An armed clash in the early hours of July 5 in a mountain village in Mexico’s border state of Chihuahua left at least 25 dead—the latest indication that narco-gangs are stronger than the government across much of the country’s drug-producing sierras.
The shoot-out erupted in the pueblo of Las Varas, Madera municipality, in the foothills of the Sierra Tarahumara—one of Mexico’s prime cannabis and opium cultivation areas. Local news accounts indicated the gun-battle began as a confrontation between two gangs vying for control of the village—La Línea, loyal to the Juárez Cartel, and Gente Nueva, enforcers for the rival Sinaloa Cartel.

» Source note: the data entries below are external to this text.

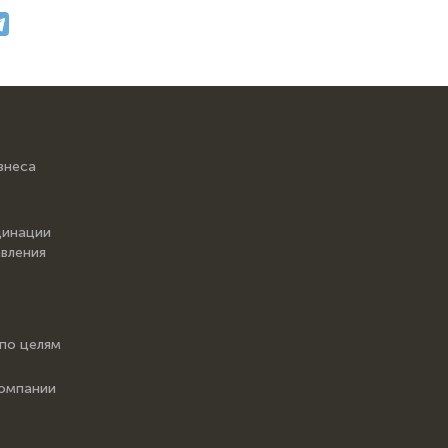
знеса
динации
вления
 по целям
компании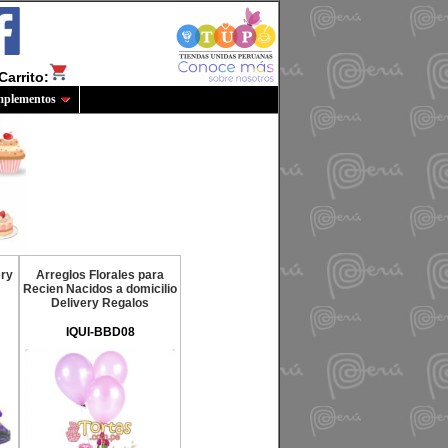
Carrito:
plementos
ery
Arreglos Florales para
Recien Nacidos a domicilio
Delivery Regalos
IQUI-BBD08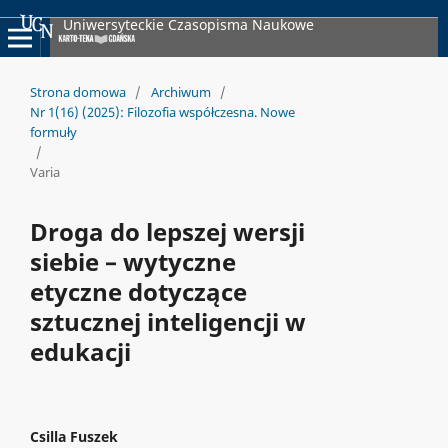
Uniwersyteckie Czasopisma Naukowe
Strona domowa
/
Archiwum
/
Nr 1(16) (2025): Filozofia współczesna. Nowe
formuły
/
Varia
Droga do lepszej wersji
siebie – wytyczne
etyczne dotyczące
sztucznej inteligencji w
edukacji
Csilla Fuszek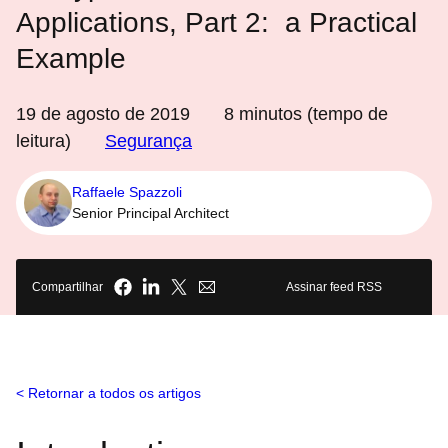
Applications, Part 2: a Practical
Example
19 de agosto de 2019
8
minutos (tempo de
leitura)
Segurança
Raffaele Spazzoli
Senior Principal Architect
Compartilhar
Assinar feed RSS
Retornar a todos os artigos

The gangsters turned their guns on the state police when they arrived, but soon fled. Three people were detained and 10 vehicles and 20 weapons seized, the state prosecutor general said.
There had been signs of a brewing explosion in Las Varas.

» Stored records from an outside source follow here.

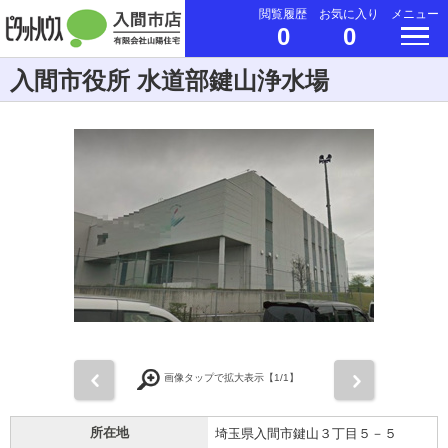
閲覧履歴
お気に入り
メニュー
0
0
入間市役所 水道部鍵山浄水場
前
次
画像タップで拡大表示【
1
/1】
所在地
埼玉県入間市鍵山３丁目５－５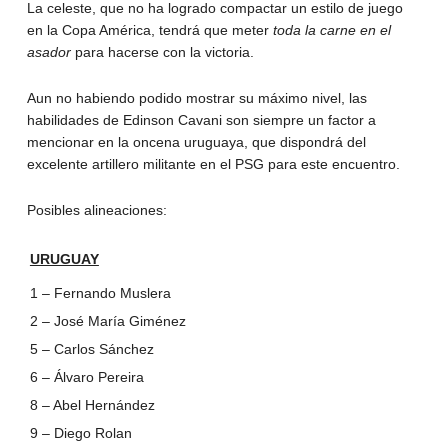
La celeste, que no ha logrado compactar un estilo de juego
en la Copa América, tendrá que meter
toda la carne en el
asador
para hacerse con la victoria.
Aun no habiendo podido mostrar su máximo nivel, las
habilidades de Edinson Cavani son siempre un factor a
mencionar en la oncena uruguaya, que dispondrá del
excelente artillero militante en el PSG para este encuentro.
Posibles alineaciones:
URUGUAY
1 – Fernando Muslera
2 – José María Giménez
5 – Carlos Sánchez
6 – Álvaro Pereira
8 – Abel Hernández
9 – Diego Rolan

Two weeks ago, two officers were killed when the village police station was attacked. Days after that, eight bodies were found in clandestine “narco-graves” behind the local cemetery. There were other confrontations in the village in May, when one civilian was killed. Nearly 3,000 shell casings were found in the area of the July 5 shoot-out—speaking to months of gunplay in the village.
A “peace of the graveyard” that has prevailed in Ciudad Juárez—the chief border crossing in Chihuahua and once Mexico’s murder capital—since the Sinaloa Cartel crushed the local Juárez Cartel. But if the Sinaloa machine now decisively controls the strategic entrepôt, the bloody struggle continues in Chihuahua’s interior mountain production zones.
The Sierra Tarahumara has been throughly colonized by the cartels.
In addition to battling each other, their local enforcers use assassinations and paramilitary terror against campesinos who would oppose their rule. It only makes news north of the border—briefly—when it manifests in something as grimly spectacular as the bloodletting at Las Varas.